Rather than using wheelie bins, the system allows waste to be transported from commercial buildings and apartments at up to 70km/h through a 6.5km system of underground vacuum pipes located beneath the city centre.

Each building in the region will include at least three waste inlets – for organic, recyclable and general waste. Rubbish dropped into each inlet will be stored in a sealed compartment below ground until the vacuum pump is activated at the central waste facility, usually twice each day.

The vacuum system will then consecutively collect each type of waste, sucking it through a system of underground pipes to the central facility, where they will be stored in sealed compactors for collection by council’s contractor.

“New urban developments in Stockholm, Seoul, Barcelona, London, Singapore and Beijing have all utilised the Swedish-designed Envac waste collection system, but no Australian city has done so  – until now,” says Sunshine Coast Mayor Mark Jamieson.

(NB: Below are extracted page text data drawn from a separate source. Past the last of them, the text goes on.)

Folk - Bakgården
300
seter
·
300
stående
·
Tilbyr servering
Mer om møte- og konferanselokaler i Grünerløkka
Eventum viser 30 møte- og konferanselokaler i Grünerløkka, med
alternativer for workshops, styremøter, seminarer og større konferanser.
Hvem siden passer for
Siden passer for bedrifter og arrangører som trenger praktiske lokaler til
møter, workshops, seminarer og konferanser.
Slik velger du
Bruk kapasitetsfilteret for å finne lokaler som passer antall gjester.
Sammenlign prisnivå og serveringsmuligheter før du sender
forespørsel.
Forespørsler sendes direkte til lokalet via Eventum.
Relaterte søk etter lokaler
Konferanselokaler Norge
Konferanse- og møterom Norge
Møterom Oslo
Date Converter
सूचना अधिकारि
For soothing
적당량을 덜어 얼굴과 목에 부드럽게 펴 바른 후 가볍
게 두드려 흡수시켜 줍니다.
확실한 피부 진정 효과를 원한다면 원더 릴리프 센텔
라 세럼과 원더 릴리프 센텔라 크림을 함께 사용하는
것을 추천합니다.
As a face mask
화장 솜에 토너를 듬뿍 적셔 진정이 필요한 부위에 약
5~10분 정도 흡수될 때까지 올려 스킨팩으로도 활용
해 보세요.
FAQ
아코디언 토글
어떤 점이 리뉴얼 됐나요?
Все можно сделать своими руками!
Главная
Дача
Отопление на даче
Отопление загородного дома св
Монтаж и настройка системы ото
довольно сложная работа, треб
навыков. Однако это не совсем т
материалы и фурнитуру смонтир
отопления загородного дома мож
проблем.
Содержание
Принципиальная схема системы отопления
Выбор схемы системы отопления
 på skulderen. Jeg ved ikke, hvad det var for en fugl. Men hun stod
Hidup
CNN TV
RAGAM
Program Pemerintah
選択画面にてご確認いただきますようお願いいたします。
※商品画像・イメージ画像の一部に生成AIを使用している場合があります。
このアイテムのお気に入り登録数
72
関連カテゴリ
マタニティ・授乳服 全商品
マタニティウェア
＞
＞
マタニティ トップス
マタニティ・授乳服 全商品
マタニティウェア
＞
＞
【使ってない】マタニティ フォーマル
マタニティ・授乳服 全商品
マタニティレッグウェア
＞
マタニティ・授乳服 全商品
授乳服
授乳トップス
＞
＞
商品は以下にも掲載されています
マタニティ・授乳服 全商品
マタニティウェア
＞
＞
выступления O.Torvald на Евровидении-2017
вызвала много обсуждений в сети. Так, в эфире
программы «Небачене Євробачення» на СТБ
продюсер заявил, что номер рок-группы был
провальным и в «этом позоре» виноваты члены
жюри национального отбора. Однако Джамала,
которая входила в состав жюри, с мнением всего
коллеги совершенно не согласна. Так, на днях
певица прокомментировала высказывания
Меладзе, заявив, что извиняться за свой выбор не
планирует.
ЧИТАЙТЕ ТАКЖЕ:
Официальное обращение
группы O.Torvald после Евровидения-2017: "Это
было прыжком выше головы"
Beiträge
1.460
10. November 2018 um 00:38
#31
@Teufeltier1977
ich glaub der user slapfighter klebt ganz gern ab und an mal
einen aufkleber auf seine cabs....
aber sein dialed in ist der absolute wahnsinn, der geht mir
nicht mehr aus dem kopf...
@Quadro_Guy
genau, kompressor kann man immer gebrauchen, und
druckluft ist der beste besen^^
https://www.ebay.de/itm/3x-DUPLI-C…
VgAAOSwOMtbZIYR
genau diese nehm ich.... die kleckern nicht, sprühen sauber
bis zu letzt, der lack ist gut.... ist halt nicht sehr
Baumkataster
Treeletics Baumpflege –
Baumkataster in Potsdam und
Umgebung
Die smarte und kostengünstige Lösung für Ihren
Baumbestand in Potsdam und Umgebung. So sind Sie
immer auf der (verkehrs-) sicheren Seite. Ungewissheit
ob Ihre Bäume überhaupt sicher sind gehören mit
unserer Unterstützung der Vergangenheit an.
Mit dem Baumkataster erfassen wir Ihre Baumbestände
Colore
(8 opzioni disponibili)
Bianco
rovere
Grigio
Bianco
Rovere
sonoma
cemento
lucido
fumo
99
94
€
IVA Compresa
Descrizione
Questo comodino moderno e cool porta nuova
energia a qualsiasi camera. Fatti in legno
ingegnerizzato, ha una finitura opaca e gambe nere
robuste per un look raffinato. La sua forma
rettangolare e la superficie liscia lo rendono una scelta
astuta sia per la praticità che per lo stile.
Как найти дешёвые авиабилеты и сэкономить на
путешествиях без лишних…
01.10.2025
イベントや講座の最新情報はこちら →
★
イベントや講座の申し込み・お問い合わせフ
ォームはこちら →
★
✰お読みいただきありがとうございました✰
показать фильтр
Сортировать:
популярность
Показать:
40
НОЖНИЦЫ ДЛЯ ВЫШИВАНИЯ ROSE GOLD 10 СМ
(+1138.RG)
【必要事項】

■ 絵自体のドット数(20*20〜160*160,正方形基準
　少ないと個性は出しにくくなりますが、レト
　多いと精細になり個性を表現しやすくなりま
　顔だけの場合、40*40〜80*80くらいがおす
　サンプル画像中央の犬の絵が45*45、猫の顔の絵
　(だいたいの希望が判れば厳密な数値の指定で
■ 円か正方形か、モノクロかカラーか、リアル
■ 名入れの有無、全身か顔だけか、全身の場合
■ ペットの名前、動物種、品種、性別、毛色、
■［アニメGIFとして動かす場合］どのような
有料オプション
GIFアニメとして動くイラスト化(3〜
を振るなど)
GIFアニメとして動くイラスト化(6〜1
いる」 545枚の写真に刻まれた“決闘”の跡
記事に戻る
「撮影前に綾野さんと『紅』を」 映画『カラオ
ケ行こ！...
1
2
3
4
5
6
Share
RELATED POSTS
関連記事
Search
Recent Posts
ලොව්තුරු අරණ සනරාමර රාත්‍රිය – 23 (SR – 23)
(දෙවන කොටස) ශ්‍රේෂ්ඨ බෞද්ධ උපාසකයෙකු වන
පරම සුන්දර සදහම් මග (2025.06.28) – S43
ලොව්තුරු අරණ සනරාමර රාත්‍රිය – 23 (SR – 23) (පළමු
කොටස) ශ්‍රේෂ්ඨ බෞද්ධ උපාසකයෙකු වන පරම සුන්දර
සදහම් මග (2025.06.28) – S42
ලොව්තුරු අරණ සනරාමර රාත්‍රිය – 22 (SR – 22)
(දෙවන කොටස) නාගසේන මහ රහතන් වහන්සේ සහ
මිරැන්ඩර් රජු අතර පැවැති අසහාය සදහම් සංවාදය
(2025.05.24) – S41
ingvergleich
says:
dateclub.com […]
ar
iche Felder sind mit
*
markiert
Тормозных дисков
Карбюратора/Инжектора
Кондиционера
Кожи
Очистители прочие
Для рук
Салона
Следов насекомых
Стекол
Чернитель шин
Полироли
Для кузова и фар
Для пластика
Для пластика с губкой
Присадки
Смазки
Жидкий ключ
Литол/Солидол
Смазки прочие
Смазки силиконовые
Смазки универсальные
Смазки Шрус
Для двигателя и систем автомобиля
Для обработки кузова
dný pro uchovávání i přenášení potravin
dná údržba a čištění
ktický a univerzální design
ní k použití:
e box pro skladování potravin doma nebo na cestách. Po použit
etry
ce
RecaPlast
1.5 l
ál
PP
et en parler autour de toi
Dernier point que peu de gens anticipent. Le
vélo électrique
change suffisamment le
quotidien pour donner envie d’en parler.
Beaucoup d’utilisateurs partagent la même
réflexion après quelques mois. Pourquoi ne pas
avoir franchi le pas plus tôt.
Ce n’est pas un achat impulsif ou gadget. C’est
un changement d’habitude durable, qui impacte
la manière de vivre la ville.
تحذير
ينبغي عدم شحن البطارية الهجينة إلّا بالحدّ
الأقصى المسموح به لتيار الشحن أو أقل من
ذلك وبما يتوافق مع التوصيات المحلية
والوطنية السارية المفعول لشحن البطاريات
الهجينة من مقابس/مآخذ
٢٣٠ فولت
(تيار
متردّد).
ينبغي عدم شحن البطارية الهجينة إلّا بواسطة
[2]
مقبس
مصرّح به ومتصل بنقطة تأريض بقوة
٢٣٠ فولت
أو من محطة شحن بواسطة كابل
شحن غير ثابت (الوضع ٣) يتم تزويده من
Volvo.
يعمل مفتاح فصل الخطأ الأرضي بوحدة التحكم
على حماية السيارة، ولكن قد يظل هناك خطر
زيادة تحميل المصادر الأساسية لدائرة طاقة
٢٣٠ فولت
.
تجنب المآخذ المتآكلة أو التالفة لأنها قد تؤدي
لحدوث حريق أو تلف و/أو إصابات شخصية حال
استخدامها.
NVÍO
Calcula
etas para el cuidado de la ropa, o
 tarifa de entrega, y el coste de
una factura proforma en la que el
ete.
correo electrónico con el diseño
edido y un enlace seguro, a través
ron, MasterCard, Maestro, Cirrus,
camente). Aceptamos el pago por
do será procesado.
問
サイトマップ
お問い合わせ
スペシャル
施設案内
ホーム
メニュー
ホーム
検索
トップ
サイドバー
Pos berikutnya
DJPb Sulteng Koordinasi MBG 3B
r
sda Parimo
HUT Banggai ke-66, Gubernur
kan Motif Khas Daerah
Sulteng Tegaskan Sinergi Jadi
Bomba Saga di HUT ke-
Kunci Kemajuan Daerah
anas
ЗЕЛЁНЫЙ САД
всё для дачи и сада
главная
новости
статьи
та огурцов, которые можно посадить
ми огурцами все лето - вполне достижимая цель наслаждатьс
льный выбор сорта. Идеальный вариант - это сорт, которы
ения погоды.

“The system means that city workers and residents will never have to walk past rows of wheelie bins or be woken early by noisy garbage trucks in the Maroochydore city centre. Common aspects of waste collection such as odours and vermin will be avoided, and the costs of daily street cleaning will be reduced.

“I’m very proud that the Sunshine Coast is leading the charge in Australia with this innovative waste collection solution and I’m sure other cities and major urban projects will soon be following in our footsteps.”

In the UK’s Brent Council, recycling levels were increased by 50 percent – twice that of the London average – following the installation of the Envac system. An increase in recycling rates can be attributed to making the separation of rubbish and recycling as simple as possible for the user.

The waste system will cost $12 million and will be installed in stages over the coming decade.